▶ Problem to solve
Word for word, the data below must be repeated in full; no picture is to be included.

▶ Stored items
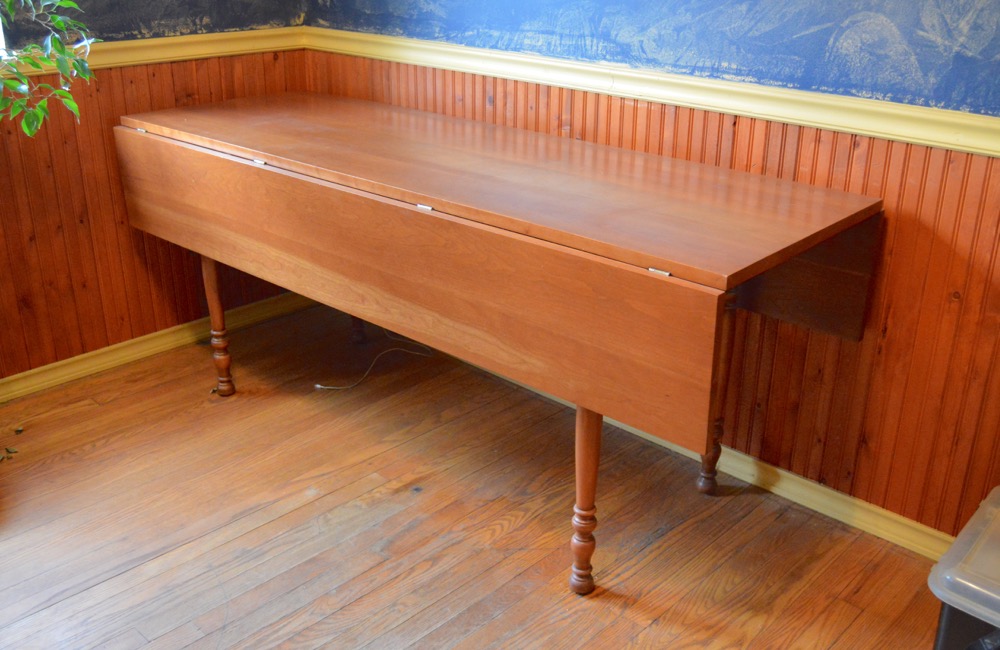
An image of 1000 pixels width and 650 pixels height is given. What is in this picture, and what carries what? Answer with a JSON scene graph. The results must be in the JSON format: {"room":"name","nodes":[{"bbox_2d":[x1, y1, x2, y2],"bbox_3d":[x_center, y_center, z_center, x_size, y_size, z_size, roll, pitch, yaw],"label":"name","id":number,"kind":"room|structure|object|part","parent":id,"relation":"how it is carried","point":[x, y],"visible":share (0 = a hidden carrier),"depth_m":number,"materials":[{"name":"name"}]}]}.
{"room":"dining room","nodes":[
{"label":"dining room","id":0,"kind":"room"},
{"bbox_2d":[0,0,98,136],"bbox_3d":[-1.408,-0.744,1.907,0.931,1.155,0.725,-16,28,-33],"label":"plant","id":1,"kind":"object","parent":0,"point":[56,93],"visible":1,"depth_m":2.13,"materials":[{"name":"green plant"}]},
{"bbox_2d":[1,0,310,396],"bbox_3d":[-2.032,-0.783,2.041,0.147,2.554,3.590,20,30,39],"label":"left wall","id":2,"kind":"structure","parent":0,"point":[118,29],"depth_m":2.90,"materials":[{"name":"wood"}]},
{"bbox_2d":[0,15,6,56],"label":"window","id":3,"kind":"structure","parent":2,"relation":"in","point":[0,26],"depth_m":2.60,"materials":[{"name":"white"}]},
{"bbox_2d":[0,25,308,81],"bbox_3d":[-1.927,-0.589,2.101,0.033,0.072,3.381,20,30,39],"label":"chair rail","id":4,"kind":"object","parent":2,"relation":"attached to","point":[126,57],"visible":0.5,"depth_m":2.90,"materials":[{"name":"yellow wood"}]},
{"bbox_2d":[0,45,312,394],"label":"wood paneling","id":5,"kind":"structure","parent":2,"relation":"attached to","point":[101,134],"depth_m":2.91,"materials":[{"name":"brown wood"}]},
{"bbox_2d":[0,291,315,421],"bbox_3d":[-1.953,0.359,2.486,0.020,0.082,3.490,20,30,39],"label":"baseboard","id":6,"kind":"structure","parent":2,"relation":"attached to","point":[165,345],"depth_m":3.12,"materials":[{"name":"wood"}]},
{"bbox_2d":[0,299,951,649],"bbox_3d":[-0.553,1.034,1.149,4.571,0.102,4.062,20,30,39],"label":"wooden floor","id":7,"kind":"structure","parent":0,"point":[348,606],"depth_m":2.24,"materials":[{"name":"brown wood"}]},
{"bbox_2d":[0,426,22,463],"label":"leaf","id":8,"kind":"object","parent":7,"relation":"on","point":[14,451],"visible":0.98,"depth_m":2.54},
{"bbox_2d":[309,329,435,391],"bbox_3d":[-0.456,0.109,3.130,0.267,0.051,0.437,20,30,39],"label":"cable","id":9,"kind":"object","parent":7,"relation":"on","point":[317,385],"visible":0.72,"depth_m":3.10,"materials":[{"name":"white plastic"}]},
{"bbox_2d":[112,91,884,593],"bbox_3d":[-0.172,-0.044,2.493,2.112,0.877,0.780,20,30,39],"label":"drop-leaf table","id":10,"kind":"object","parent":7,"relation":"on","point":[475,227],"visible":0.99,"depth_m":1.95,"materials":[{"name":"brown wood"}]},
{"bbox_3d":[-0.919,-0.031,2.829,0.066,0.473,0.063,20,30,39],"label":"leg","id":11,"kind":"part","parent":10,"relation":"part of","materials":[{"name":"brown wood"}]},
{"bbox_3d":[0.195,0.351,1.990,0.068,0.508,0.069,20,30,39],"label":"leg","id":12,"kind":"part","parent":10,"relation":"part of","materials":[{"name":"brown wood"}]},
{"bbox_3d":[0.571,0.163,2.320,0.072,0.569,0.075,20,30,39],"label":"leg","id":13,"kind":"part","parent":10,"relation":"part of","materials":[{"name":"brown wood"}]},
{"bbox_2d":[928,486,999,649],"bbox_3d":[1.041,0.593,1.508,0.508,0.404,0.427,20,30,39],"label":"plastic bin","id":14,"kind":"object","parent":7,"relation":"on","point":[958,540],"visible":0.99,"depth_m":1.47,"materials":[{"name":"plastic"}]},
{"bbox_2d":[300,0,999,549],"bbox_3d":[0.831,-0.695,1.936,4.263,2.505,0.156,20,30,39],"label":"right wall","id":15,"kind":"structure","parent":0,"point":[894,308],"depth_m":2.10,"materials":[{"name":"orange wood"}]},
{"bbox_2d":[298,24,999,161],"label":"chair rail","id":16,"kind":"object","parent":15,"relation":"attached to","point":[972,149],"visible":0.7,"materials":[{"name":"yellow paint"}]},
{"bbox_2d":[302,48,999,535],"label":"wood paneling","id":17,"kind":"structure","parent":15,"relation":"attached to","point":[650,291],"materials":[{"name":"orange wood"}]},
{"bbox_2d":[441,351,953,559],"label":"baseboard","id":18,"kind":"structure","parent":15,"relation":"attached to","point":[786,494],"depth_m":2.33,"materials":[{"name":"yellow paint"}]}
]}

▶ Answer for the task
An image of 1000 pixels width and 650 pixels height is given. What is in this picture, and what carries what? Answer with a JSON scene graph. The results must be in the JSON format: {"room":"name","nodes":[{"bbox_2d":[x1, y1, x2, y2],"bbox_3d":[x_center, y_center, z_center, x_size, y_size, z_size, roll, pitch, yaw],"label":"name","id":number,"kind":"room|structure|object|part","parent":id,"relation":"how it is carried","point":[x, y],"visible":share (0 = a hidden carrier),"depth_m":number,"materials":[{"name":"name"}]}]}.
{"room":"dining room","nodes":[
{"label":"dining room","id":0,"kind":"room"},
{"bbox_2d":[0,0,98,136],"bbox_3d":[-1.408,-0.744,1.907,0.931,1.155,0.725,-16,28,-33],"label":"plant","id":1,"kind":"object","parent":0,"point":[56,93],"visible":1,"depth_m":2.13,"materials":[{"name":"green plant"}]},
{"bbox_2d":[1,0,310,396],"bbox_3d":[-2.032,-0.783,2.041,0.147,2.554,3.590,20,30,39],"label":"left wall","id":2,"kind":"structure","parent":0,"point":[118,29],"depth_m":2.90,"materials":[{"name":"wood"}]},
{"bbox_2d":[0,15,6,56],"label":"window","id":3,"kind":"structure","parent":2,"relation":"in","point":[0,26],"depth_m":2.60,"materials":[{"name":"white"}]},
{"bbox_2d":[0,25,308,81],"bbox_3d":[-1.927,-0.589,2.101,0.033,0.072,3.381,20,30,39],"label":"chair rail","id":4,"kind":"object","parent":2,"relation":"attached to","point":[126,57],"visible":0.5,"depth_m":2.90,"materials":[{"name":"yellow wood"}]},
{"bbox_2d":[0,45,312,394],"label":"wood paneling","id":5,"kind":"structure","parent":2,"relation":"attached to","point":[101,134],"depth_m":2.91,"materials":[{"name":"brown wood"}]},
{"bbox_2d":[0,291,315,421],"bbox_3d":[-1.953,0.359,2.486,0.020,0.082,3.490,20,30,39],"label":"baseboard","id":6,"kind":"structure","parent":2,"relation":"attached to","point":[165,345],"depth_m":3.12,"materials":[{"name":"wood"}]},
{"bbox_2d":[0,299,951,649],"bbox_3d":[-0.553,1.034,1.149,4.571,0.102,4.062,20,30,39],"label":"wooden floor","id":7,"kind":"structure","parent":0,"point":[348,606],"depth_m":2.24,"materials":[{"name":"brown wood"}]},
{"bbox_2d":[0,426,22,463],"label":"leaf","id":8,"kind":"object","parent":7,"relation":"on","point":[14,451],"visible":0.98,"depth_m":2.54},
{"bbox_2d":[309,329,435,391],"bbox_3d":[-0.456,0.109,3.130,0.267,0.051,0.437,20,30,39],"label":"cable","id":9,"kind":"object","parent":7,"relation":"on","point":[317,385],"visible":0.72,"depth_m":3.10,"materials":[{"name":"white plastic"}]},
{"bbox_2d":[112,91,884,593],"bbox_3d":[-0.172,-0.044,2.493,2.112,0.877,0.780,20,30,39],"label":"drop-leaf table","id":10,"kind":"object","parent":7,"relation":"on","point":[475,227],"visible":0.99,"depth_m":1.95,"materials":[{"name":"brown wood"}]},
{"bbox_3d":[-0.919,-0.031,2.829,0.066,0.473,0.063,20,30,39],"label":"leg","id":11,"kind":"part","parent":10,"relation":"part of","materials":[{"name":"brown wood"}]},
{"bbox_3d":[0.195,0.351,1.990,0.068,0.508,0.069,20,30,39],"label":"leg","id":12,"kind":"part","parent":10,"relation":"part of","materials":[{"name":"brown wood"}]},
{"bbox_3d":[0.571,0.163,2.320,0.072,0.569,0.075,20,30,39],"label":"leg","id":13,"kind":"part","parent":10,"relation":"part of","materials":[{"name":"brown wood"}]},
{"bbox_2d":[928,486,999,649],"bbox_3d":[1.041,0.593,1.508,0.508,0.404,0.427,20,30,39],"label":"plastic bin","id":14,"kind":"object","parent":7,"relation":"on","point":[958,540],"visible":0.99,"depth_m":1.47,"materials":[{"name":"plastic"}]},
{"bbox_2d":[300,0,999,549],"bbox_3d":[0.831,-0.695,1.936,4.263,2.505,0.156,20,30,39],"label":"right wall","id":15,"kind":"structure","parent":0,"point":[894,308],"depth_m":2.10,"materials":[{"name":"orange wood"}]},
{"bbox_2d":[298,24,999,161],"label":"chair rail","id":16,"kind":"object","parent":15,"relation":"attached to","point":[972,149],"visible":0.7,"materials":[{"name":"yellow paint"}]},
{"bbox_2d":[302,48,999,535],"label":"wood paneling","id":17,"kind":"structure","parent":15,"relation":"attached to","point":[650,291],"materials":[{"name":"orange wood"}]},
{"bbox_2d":[441,351,953,559],"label":"baseboard","id":18,"kind":"structure","parent":15,"relation":"attached to","point":[786,494],"depth_m":2.33,"materials":[{"name":"yellow paint"}]}
]}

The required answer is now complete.